The second best way of reducing cost is to eliminate documents from consideration without any human review. This can be automated with keyword searches. As part of the normal discussions regarding the scope of discovery obligations, counsel should work together to create a list of key words that will be deemed to be potentially relevant. Both producing and receiving parties benefit by such arrangements since both parties incur costs reviewing whatever ends up getting produced. As with all discovery, the Court or a discovery referee can get involved to address instances where either party is being unreasonable.
The obvious problem with use of key word searches is the concern that a relevant document may be missed simply because it does not contain the words used in the search criteria. To address this issue, statistical sampling of the irrelevant documents should be used. Such sampling is used throughout the sciences and industrial applications to identify the rates of error that exist in large population. For example, in manufacturing quality control, statistical testing is routinely used to address whether a batch of manufactured product meets required specifications. If the sample shows an unacceptable deficiency, the entire lot is rejected.
Statistical sampling can be used in the same way for testing documents that are tentatively not going to be produced because they did not meet the necessary Boolean search criteria. Such hopefully irrelevant documents should be sampled and then manually reviewed to determine the effectiveness of the search criteria in identifying relevant records. As with testing manufactured product, a relatively small number of relevant missed records instructs the parties that the process needs to be reevaluated, with remedial action taken. After making adjustments, statistical sampling is performed again to verify that the revised process identified a sufficient percentage of desired documents.
The landmark electronic case, Zubulake vs. UBS Warburg, used sampling to reduce discovery cost and establish whether additional discovery was necessary. Similarly, courts have accepted statistical sampling in a wide variety of other endeavors as a means of scientifically estimating results in a large population that could not practically be addressed by examining the entire population.
Use of key words and related statistical testing of the process should not cause undue risk to the producing party, particularly when the process used for the selection and related testing are disclosed. Anyone who follows electronic discovery cases can quickly recall examples where severe sanctions befell a party who failed to produce relevant records. For example see (i) Morgan Stanley’s botched discovery re: Sunbeam, and (ii) our own article regarding lawyer sanctions re: Qualcomm, Inc. v. Broadcom.

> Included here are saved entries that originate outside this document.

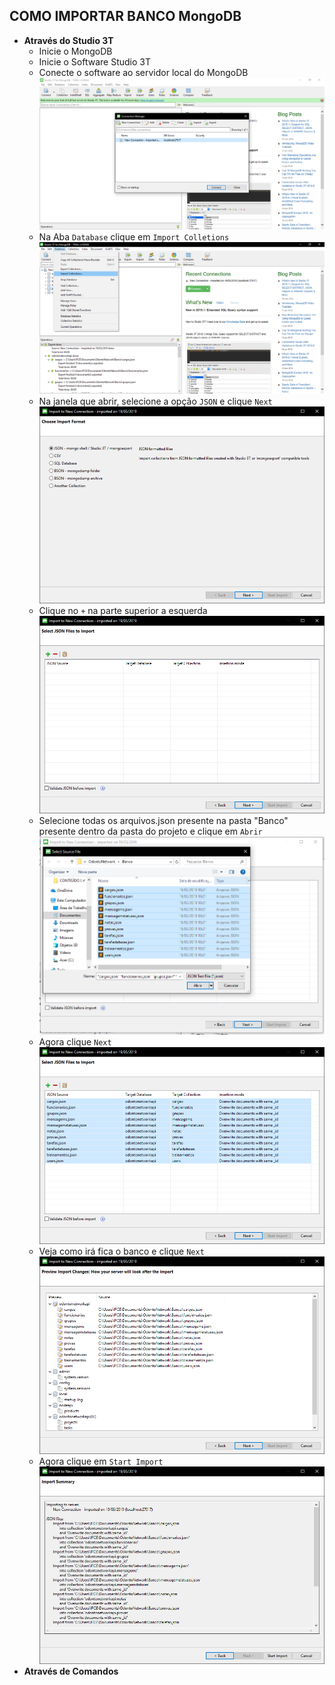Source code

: <strong><h2>COMO IMPORTAR BANCO MongoDB</h2></strong>
- <strong>Através do Studio 3T</strong>
  - Inicie o MongoDB
  - Inicie o Software Studio 3T
  - Conecte o software ao servidor local do MongoDB
  ![](Importar_Banco/Capturar_07.PNG)
  - Na Aba `Database` clique em `Import Colletions`
  ![](Importar_Banco/Capturar_00.PNG)
  - Na janela que abrir, selecione a opção `JSON` e clique `Next`
  ![](Importar_Banco/Capturar_01.PNG)
  - Clique no `+` na parte superior a esquerda
  ![](Importar_Banco/Capturar_02.PNG)
  - Selecione todas os arquivos.json presente na pasta "Banco" presente dentro da pasta do projeto e clique em `Abrir`
  ![](Importar_Banco/Capturar_03.PNG)
  - Agora clique `Next`
  ![](Importar_Banco/Capturar_04.PNG)
  - Veja como irá fica o banco e clique `Next`
  ![](Importar_Banco/Capturar_05.PNG)
  - Agora clique em `Start Import`
  ![](Importar_Banco/Capturar_06.PNG)
- <strong>Através de Comandos</strong>

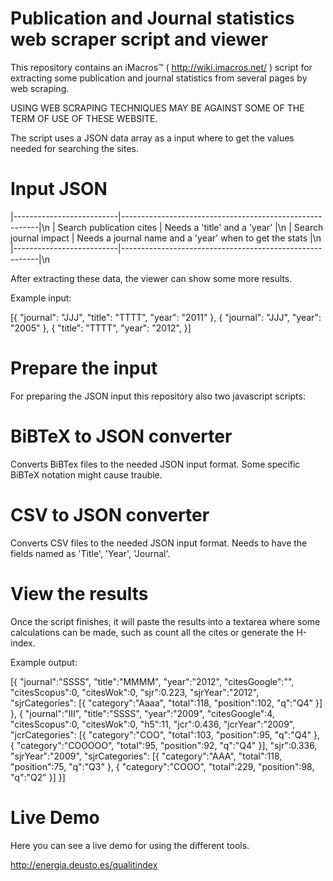 Publication and Journal statistics web scraper script and viewer
================================================================

This repository contains an iMacros™ ( http://wiki.imacros.net/ ) script for extracting 
some publication and journal statistics from several pages by web scraping.

USING WEB SCRAPING TECHNIQUES MAY BE AGAINST SOME OF THE TERM OF USE OF THESE WEBSITE.

The script uses a JSON data array as a input where to get the values needed for searching the sites.


Input JSON
==========

|--------------------------|---------------------------------------------------------|\n
| Search publication cites | Needs a 'title' and a 'year'                            |\n
|   Search journal impact  | Needs a journal name and a 'year' when to get the stats |\n
|--------------------------|---------------------------------------------------------|\n

After extracting these data, the viewer can show some more results.

Example input:

[{
  "journal": "JJJ", 
  "title": "TTTT", 
  "year": "2011"
}, 
{
  "journal": "JJJ", 
  "year": "2005"
}, 
{
  "title": "TTTT", 
  "year": "2012",
}]


Prepare the input
=================
For preparing the JSON input this repository also two javascript scripts:


BiBTeX to JSON converter
========================
Converts BiBTex files to the needed JSON input format. Some specific BiBTeX notation might cause trauble.


CSV to JSON converter
========================
Converts CSV files to the needed JSON input format. Needs to have the fields named as 'Title', 'Year', 'Journal'.


View the results
========================
Once the script finishes, it will paste the results into a textarea where some calculations can be made, such as
count all the cites or generate the H-index.


Example output:

[{
  "journal":"SSSS",
  "title":"MMMM",
  "year":"2012",
  "citesGoogle":"",
  "citesScopus":0,
  "citesWok":0,
  "sjr":0.223,
  "sjrYear":"2012",
  "sjrCategories":
    [{
    "category":"Aaaa",
    "total":118,
    "position":102,
    "q":"Q4"
    }]
},
{
  "journal":"III",
  "title":"SSSS",
  "year":"2009",
  "citesGoogle":4,
  "citesScopus":0,
  "citesWok":0,
  "h5":11,
  "jcr":0.436,
  "jcrYear":"2009",
  "jcrCategories":
    [{
    "category":"COO",
    "total":103,
    "position":95,
    "q":"Q4"
    },
    {
    "category":"COOOOO",
    "total":95,
    "position":92,
    "q":"Q4"
    }],
  "sjr":0.336,
  "sjrYear":"2009",
  "sjrCategories":
    [{
    "category":"AAA",
    "total":118,
    "position":75,
    "q":"Q3"
    },
    {
    "category":"COOO",
    "total":229,
    "position":98,
    "q":"Q2"
    }]
}]


Live Demo
========================
Here you can see a live demo for using the different tools.

http://energia.deusto.es/qualitindex
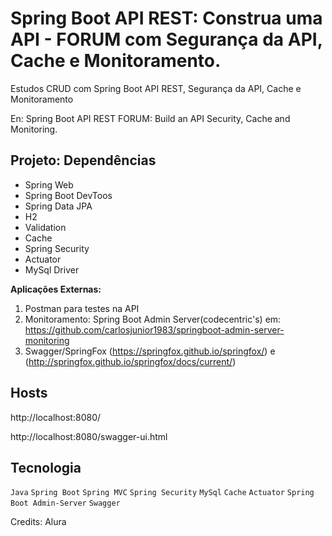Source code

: # Spring Boot API REST: Construa uma API - FORUM com Segurança da API, Cache e Monitoramento.

Estudos CRUD com Spring Boot API REST, Segurança da API, Cache e Monitoramento

En: Spring Boot API REST FORUM: Build an API Security, Cache and Monitoring.


## Projeto: Dependências

- Spring Web
- Spring Boot DevToos
- Spring Data JPA
- H2
- Validation
- Cache
- Spring Security
- Actuator
- MySql Driver


**Aplicações Externas:**

1) Postman para testes na API
2) Monitoramento: Spring Boot Admin Server(codecentric's) em: https://github.com/carlosjunior1983/springboot-admin-server-monitoring
3) Swagger/SpringFox (https://springfox.github.io/springfox/) e (http://springfox.github.io/springfox/docs/current/)
  


## Hosts

http://localhost:8080/

http://localhost:8080/swagger-ui.html

## Tecnologia

`Java` `Spring Boot` `Spring MVC` `Spring Security` `MySql` `Cache` `Actuator` `Spring Boot Admin-Server` `Swagger`
 
 
 
 Credits: Alura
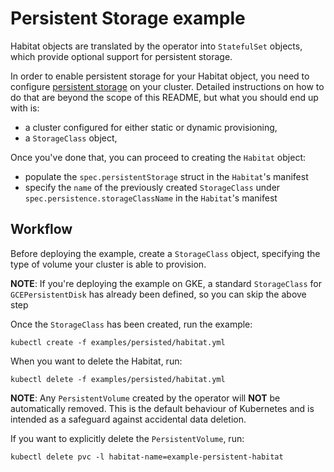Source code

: # Persistent Storage example

Habitat objects are translated by the operator into `StatefulSet` objects, which
provide optional support for persistent storage.

In order to enable persistent storage for your Habitat object, you need to
configure [persistent
storage](https://kubernetes.io/docs/concepts/storage/persistent-volumes/) on
your cluster. Detailed instructions on how to do that are beyond the scope of
this README, but what you should end up with is:

* a cluster configured for either static or dynamic provisioning,
* a `StorageClass` object,

Once you've done that, you can proceed to creating the `Habitat` object:

* populate the `spec.persistentStorage` struct in the `Habitat`'s manifest
* specify the `name` of the previously created `StorageClass` under
`spec.persistence.storageClassName` in the `Habitat`'s manifest

## Workflow

Before deploying the example, create a `StorageClass` object, specifying the
type of volume your cluster is able to provision.

**NOTE**: If you're deploying the example on GKE, a standard
`StorageClass` for `GCEPersistentDisk` has already been defined, so you can skip
the above step


Once the `StorageClass` has been created, run the example:

    kubectl create -f examples/persisted/habitat.yml

When you want to delete the Habitat, run:

    kubectl delete -f examples/persisted/habitat.yml

**NOTE**: Any `PersistentVolume` created by the operator will **NOT** be
automatically removed. This is the default behaviour of Kubernetes and is
intended as a safeguard against accidental data deletion.

If you want to explicitly delete the `PersistentVolume`, run:

    kubectl delete pvc -l habitat-name=example-persistent-habitat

However, in both these cases and others, sanctions occurred because the parties either were grossly negligent, or actively misrepresented the truth. The cases do not memorialize a pattern of sanctions or other punishment when a party attempted to conscientiously apply a disclosed process when locating relevant documents from a large morass of irrelevant records.
Statistical Sampling Guidance
Since the whole point of using a sample (vs. inspecting the entire population) is to save money, those using this approach obviously prefer to have the smallest sample that will meet their objectives. Sample size is determined by the following factors that the person conducting the sample gets to determine (at least initially):
- Precision – How close do you want your estimate to be? The more precise you want the estimate, the higher the sample size will need to be. When applied to this situation, precision refers to the percentage of relevant documents that can be tolerably missed.
- Confidence – How confident do you want to be that the estimate is within the precision range described above? The higher the level of confidence, the higher the sample size will need to be. In scientific endeavors, confidence is routinely expressed as either 99% or 95%. For purposes of ensuring that relevant documents have produced, one would normally want this high level of confidence.
- Expected deviation – How many exceptions do we expect to occur in the population? Because dispersed results are more difficult to measure, the more dispersed the data, the higher the sample size will need to be. In electronic discovery sampling, we anticipate having practically no exceptions (i.e., documents that should have been produced that were not identified). Consequently, the sample size can be smaller. Of course, if our actual results do not confirm this, it is back to the drawing board; but, that is what the testing was endeavoring to determine.
Notably, the size of the population has no meaningful impact on the sample size.